- [Exercise 1]: Copy the portion of the Apache2Piwik documentation below from "Usage: apache2piwik.py [start|stop]" to "data (overrides CONTINUE)", keeping every character unchanged.
- [Exercise 2]: Translate this sentence from the Apache2Piwik documentation below into Spanish: "Apache2Piwik is a script written in Python to enable exporting statistics from Apache logs to Piwik."
- [Exercise 3]: Extend the Apache2Piwik documentation below, picking up after its final sentence.

- [Excerpted text]:
────────

Apache2Piwik Exporter, version 1.2, January 2012 (github)

This software is released under GPL v3 license:
http://www.gnu.org/licenses/gpl-3.0.html

Description

Apache2Piwik is a script written in Python to enable exporting statistics from Apache logs to Piwik.

Requirements

Preparation

Before running the script please be sure to:

  • Prepare `settings.py` configuration file – sample in settings.py.sample
  • Create backup of your Piwik MySQL Database

Running

$ cd apache2piwik
$ python apache2piwik.py

Running with options

You can override ID_SITE, APACHE_LOG_FILES, CHRONOLOGICAL_ORDER, CONTINUE from settings.py

Examples:
$ python apache2piwik.py -c0 -b0 -f "log1.txt;log2.txt" -i3
$ python apache2piwik.py -c0 -b1 -f "log1.txt" -i3

Usage: apache2piwik.py [start|stop] [OPTIONS]

Options:
--version show program's version number and exit
-h, --help show this help message and exit
-f FILES, --file=FILES apache log files, files names should be ;-seperated, (overrides APACHE_LOG_FILES)
-b {0 or 1} --chronological_order={0 or 1} if files are chronologicaly orderd, (overrides CHRONOLOGICAL_ORDER)
-c {0 or 1} --continue={0 or 1} if you want to run script more than one time on one set of data (overrides CONTINUE)
-i INT, --id_site=INT Piwik id site (overrides ID_SITE)
-r, --remove_cache Remove cache files
-g, --goal Create data for goals

Goals

If you add new goals after data are in database, run

$ python apache2piwik.py -g

to update the goals data in database. Remember to delete piwik_archive_blob and piwik_archive_numeric tables before viewing result in piwik.

Running daemon

First set LIFE variable in settings to True and FREQUENCY_OF_READING as you wish.
To start a daemon on log file run

$ python apache2piwik.py start

and to stop

$ python apache2piwik.py stop

Credits

The sponsor of the script is CLANMO, a German, award-winning mobile interactive agency from Köln.

────────

- [Excerpted data]:
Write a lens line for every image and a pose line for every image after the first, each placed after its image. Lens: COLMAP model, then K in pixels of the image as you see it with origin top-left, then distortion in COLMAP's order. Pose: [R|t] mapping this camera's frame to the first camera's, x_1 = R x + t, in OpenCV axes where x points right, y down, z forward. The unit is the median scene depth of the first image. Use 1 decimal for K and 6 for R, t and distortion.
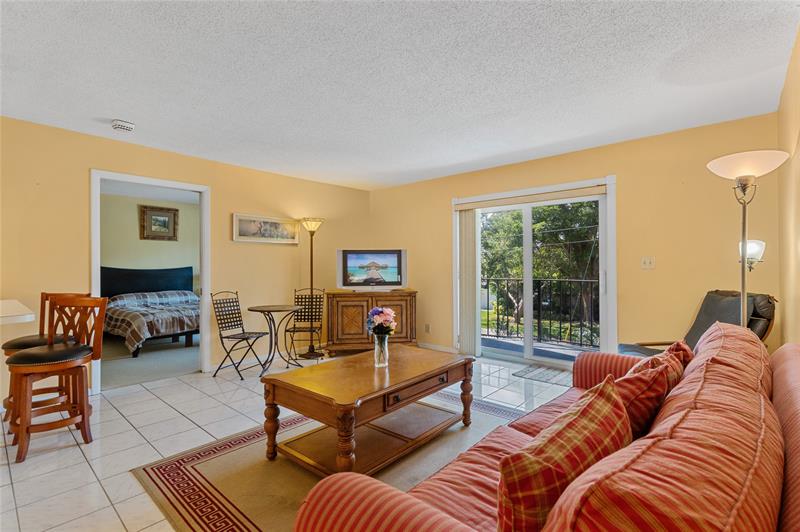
lens RADIAL K [[380.0, 0, 404.5], [0, 380.0, 264.5], [0, 0, 1]] dist [0.001304, -0.000305]
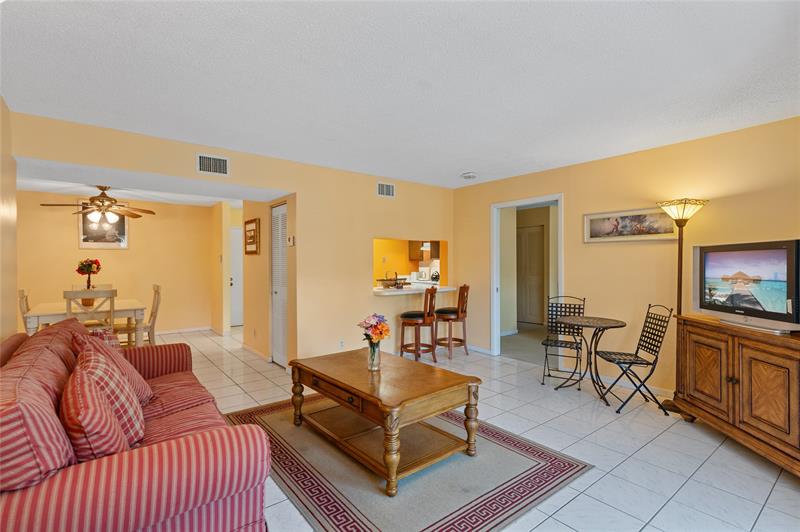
lens RADIAL K [[380.0, 0, 404.5], [0, 380.0, 264.5], [0, 0, 1]] dist [0.001304, -0.000305]
pose [[-0.183139, 0.016695, -0.982945, 0.507391], [0.010085, 0.999835, 0.015103, -0.025333], [0.983035, -0.007147, -0.183278, 0.654792]]
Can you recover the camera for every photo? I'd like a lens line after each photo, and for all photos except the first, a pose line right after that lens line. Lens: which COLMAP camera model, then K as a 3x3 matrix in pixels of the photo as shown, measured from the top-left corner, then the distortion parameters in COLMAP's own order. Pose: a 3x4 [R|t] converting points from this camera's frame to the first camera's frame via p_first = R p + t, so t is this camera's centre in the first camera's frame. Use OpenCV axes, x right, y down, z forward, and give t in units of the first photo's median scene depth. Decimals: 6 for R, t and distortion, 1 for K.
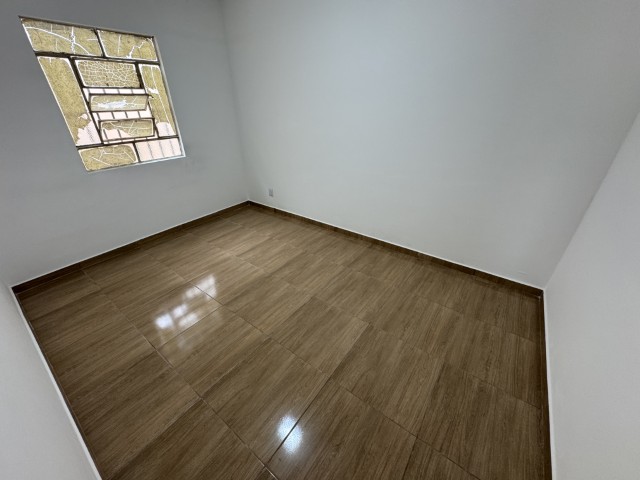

────────

- [Exercise answer 1]:
Usage: apache2piwik.py [start|stop] [OPTIONS]

Options:
--version show program's version number and exit
-h, --help show this help message and exit
-f FILES, --file=FILES apache log files, files names should be ;-seperated, (overrides APACHE_LOG_FILES)
-b {0 or 1} --chronological_order={0 or 1} if files are chronologicaly orderd, (overrides CHRONOLOGICAL_ORDER)
-c {0 or 1} --continue={0 or 1} if you want to run script more than one time on one set of data (overrides CONTINUE)

- [Exercise answer 2]: Apache2Piwik es un script escrito en Python para permitir la exportación de estadísticas de los registros de Apache a Piwik.

- [Exercise answer 3]:
Clearcode supports further development of Apache2Piwik and upcoming GUI and binaries for Windows/Linux & MacOS X.

Contact

Clearcode is a software development company. We offer consulting, IT development and configuration services for web analytics solutions, including Piwik.

Email: contact@clearcode.cc

20 Responses to “Apache2Piwik – import apache logs into Piwik”

  1. Oleg 26. Jun, 2011 at 12:36 pm #

    I use awstats for traffic analysis (css, img, video etc), for the analysis of 404 errors and to analyze google crawl.
    I can see the same statistics in piwik?

    • Clearcode 27. Jun, 2011 at 12:49 pm #

      Unfortunately, this would need changes to the script. Piwik does not log 404 errors and also apache2piwik skips all lines of logs that have http status errors.

  2. Dagobert 26. Jun, 2011 at 12:39 pm #

    Hi, I just had a look into piwik and it is great. Even better that I just read this post. It is exactly what I was missing.
    Really great.

    It just raises one question: If I do an import every 24h with this script for a page that also has the JS Tracker code?
    Now, this question might seem a liitle strange but actually it is not too much. I can easyly include the corresponding HTML/JS sniplet in wordpress but not in all other software. Since I wante to get the statistics of the whole page, I need to import the access.log of apache.
    Do I get double counts as a result?

    Cheers,
    Dagobert

    • Clearcode 27. Jun, 2011 at 12:51 pm #

      Thanks!

      apache2piwik is designed for importing statistics of webpages that DO NOT have piwik js tracking code. If you run it on the site that has piwik js tracking code installed you may expect to double counts.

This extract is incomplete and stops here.